Task statement:
Compute how many lines in the records below contain the string "chống" and give that number without other output.
Segment Start: Data for this exercise
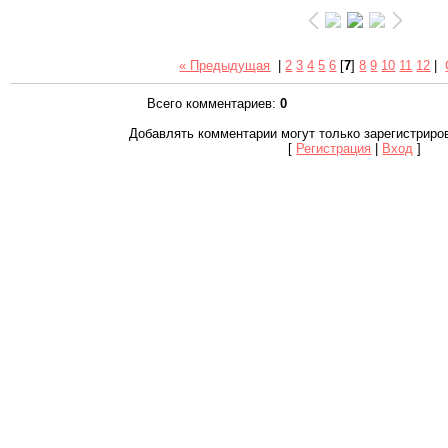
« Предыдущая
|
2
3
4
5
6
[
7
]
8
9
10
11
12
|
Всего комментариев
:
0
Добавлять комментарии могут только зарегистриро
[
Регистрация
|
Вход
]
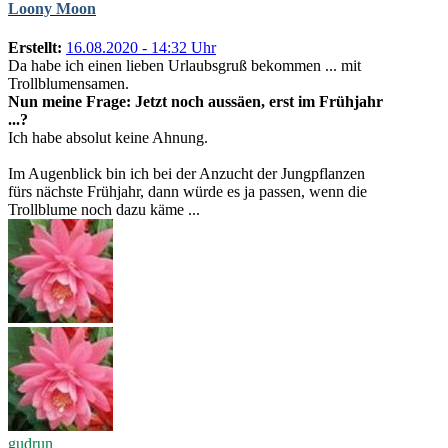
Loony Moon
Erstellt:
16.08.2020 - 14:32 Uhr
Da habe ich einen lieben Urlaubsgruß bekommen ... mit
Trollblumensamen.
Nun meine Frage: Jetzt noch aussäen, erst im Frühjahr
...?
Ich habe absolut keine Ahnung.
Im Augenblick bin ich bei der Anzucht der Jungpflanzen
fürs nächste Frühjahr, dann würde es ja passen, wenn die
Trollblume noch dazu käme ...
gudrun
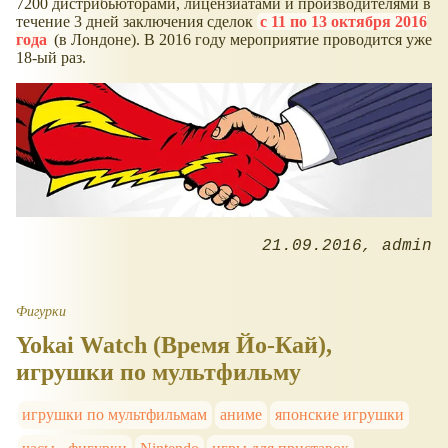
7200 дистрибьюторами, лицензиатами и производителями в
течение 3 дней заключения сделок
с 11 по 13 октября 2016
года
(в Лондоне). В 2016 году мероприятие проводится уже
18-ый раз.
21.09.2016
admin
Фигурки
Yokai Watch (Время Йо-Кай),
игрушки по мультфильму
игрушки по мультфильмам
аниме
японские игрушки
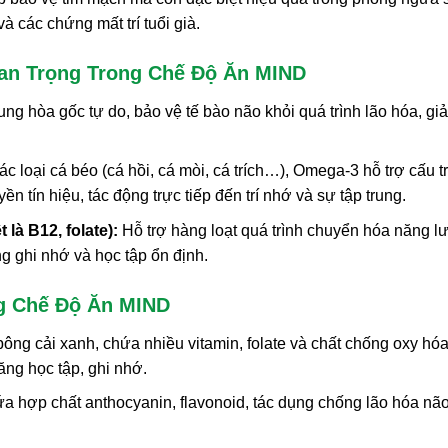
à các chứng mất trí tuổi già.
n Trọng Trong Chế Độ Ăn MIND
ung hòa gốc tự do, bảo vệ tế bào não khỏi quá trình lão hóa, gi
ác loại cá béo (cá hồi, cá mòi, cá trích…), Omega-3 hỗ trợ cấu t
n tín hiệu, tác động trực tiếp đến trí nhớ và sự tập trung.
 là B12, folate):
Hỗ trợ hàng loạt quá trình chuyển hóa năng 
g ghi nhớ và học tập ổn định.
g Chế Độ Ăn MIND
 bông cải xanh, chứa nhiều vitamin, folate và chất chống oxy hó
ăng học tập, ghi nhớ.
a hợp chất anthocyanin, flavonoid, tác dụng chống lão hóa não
Segment End: Data for this exercise
Segment Start: Data for this exercise
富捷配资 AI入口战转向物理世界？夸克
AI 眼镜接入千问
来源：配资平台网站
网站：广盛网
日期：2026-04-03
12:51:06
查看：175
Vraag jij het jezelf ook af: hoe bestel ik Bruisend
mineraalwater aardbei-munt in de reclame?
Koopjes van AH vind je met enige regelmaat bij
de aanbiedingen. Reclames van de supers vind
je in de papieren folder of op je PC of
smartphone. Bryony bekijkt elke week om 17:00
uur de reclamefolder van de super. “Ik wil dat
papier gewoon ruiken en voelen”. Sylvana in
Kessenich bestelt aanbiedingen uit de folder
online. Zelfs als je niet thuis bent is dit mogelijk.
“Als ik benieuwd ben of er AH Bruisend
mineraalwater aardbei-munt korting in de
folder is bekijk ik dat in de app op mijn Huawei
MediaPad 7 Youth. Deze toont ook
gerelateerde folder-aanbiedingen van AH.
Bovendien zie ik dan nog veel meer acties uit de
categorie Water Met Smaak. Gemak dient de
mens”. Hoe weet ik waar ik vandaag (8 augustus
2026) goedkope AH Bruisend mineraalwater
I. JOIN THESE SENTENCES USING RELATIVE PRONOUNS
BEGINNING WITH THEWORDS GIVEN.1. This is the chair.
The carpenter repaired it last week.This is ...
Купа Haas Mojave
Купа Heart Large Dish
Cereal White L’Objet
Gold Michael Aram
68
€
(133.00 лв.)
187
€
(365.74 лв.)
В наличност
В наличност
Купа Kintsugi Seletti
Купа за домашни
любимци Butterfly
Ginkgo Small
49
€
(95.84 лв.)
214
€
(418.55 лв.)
Segment End: Data for this exercise
Segment Start: Data for this exercise
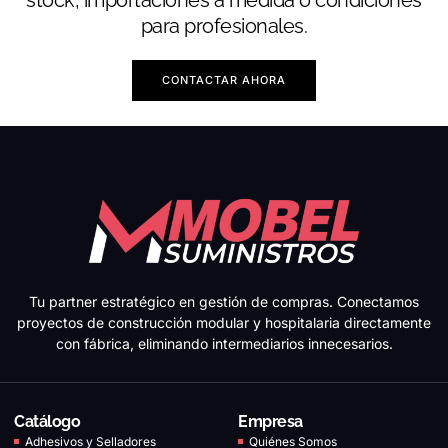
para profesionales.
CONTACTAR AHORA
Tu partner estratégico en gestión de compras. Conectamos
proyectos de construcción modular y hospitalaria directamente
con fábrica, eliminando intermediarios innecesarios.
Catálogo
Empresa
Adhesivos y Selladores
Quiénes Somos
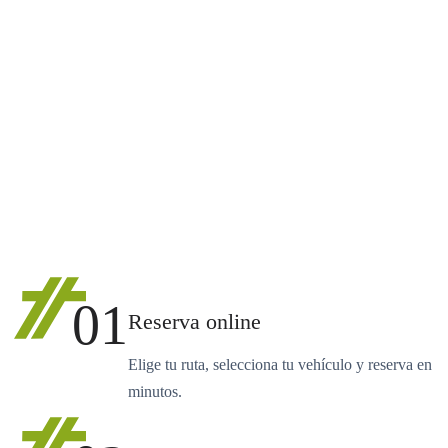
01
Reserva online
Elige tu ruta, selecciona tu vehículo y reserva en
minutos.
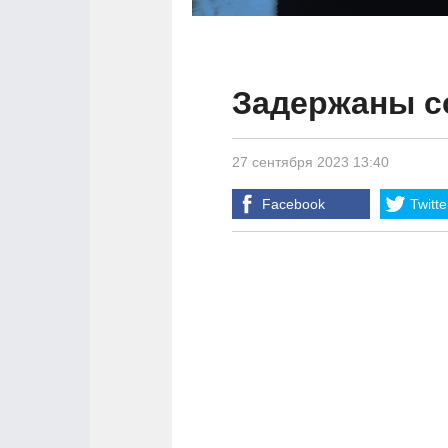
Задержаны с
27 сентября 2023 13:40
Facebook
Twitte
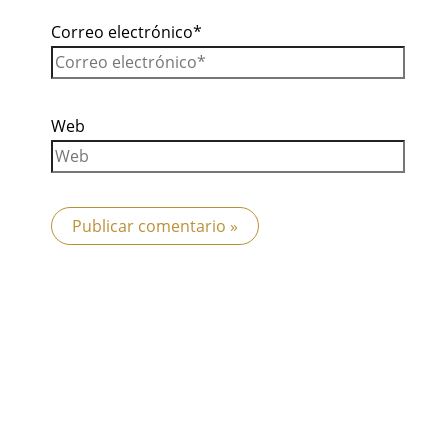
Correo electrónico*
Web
Segment End: Data for this exercise
Result of this task:
2